Image-text retrieval is a fundamental task in image understanding. This task aims to retrieve the most relevant information from another modality based on the given image or text. Recent approaches focus on training large neural networks to bridge the gap between visual and textual domains. However, these models are computationally expensive and not explainable regarding how the data from different modalities are aligned. End-to-end optimized models, such as large neural networks, can only output the final results, making it difficult for humans to understand the reasoning behind the model’s predictions.
Hence, we propose a green learning solution, Green Multi-Modal Alignment (GMA), for computational efficiency and mathematical transparency. We reduce trainable parameters to 3% compared to fine-tuning the whole image and text encoders. The model is composed of three modules, including (1) Clustering, (2) Feature Selection, and (3) Alignment.
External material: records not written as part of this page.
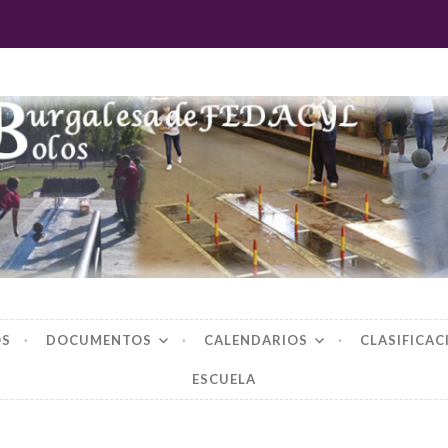
 burgalesa de fedac
OS
DOCUMENTOS
CALENDARIOS
CLASIFICAC
ESCUELA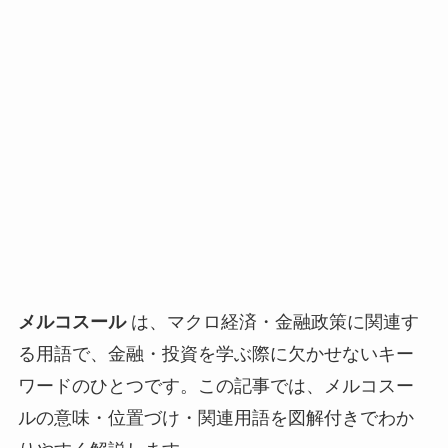
メルコスール
は、マクロ経済・金融政策に関連す
る用語で、金融・投資を学ぶ際に欠かせないキー
ワードのひとつです。この記事では、メルコスー
ルの意味・位置づけ・関連用語を図解付きでわか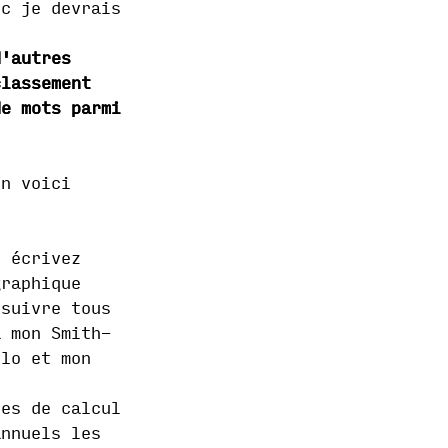
nc je devrais
d'autres
classement
de mots parmi
En voici
s écrivez
graphique
 suivre tous
à mon Smith-
ylo et mon
les de calcul
annuels les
The clustering process divides the whole dataset into subsets by choosing similar image and text pairs, reducing the training sample’s divergence. The second module, feature selection, reduces the feature dimension and mitigates the computational requirements. The importance of each feature can be interpreted as statistical evidence supporting our reasoning. The alignment is conducted by linear projection, which guarantees the inverse projection in both direction retrievals, namely image-to-text and tex-to-image retrievals.
Experimental results show that our model can outperform the SOTA retrieval models in text-to-image and image-to-text retrieval on the Flick30k and MS-COCO datasets. Besides, our alignment process can incorporate visual and text encoder models trained separately and generalize well to unseen image-text pairs.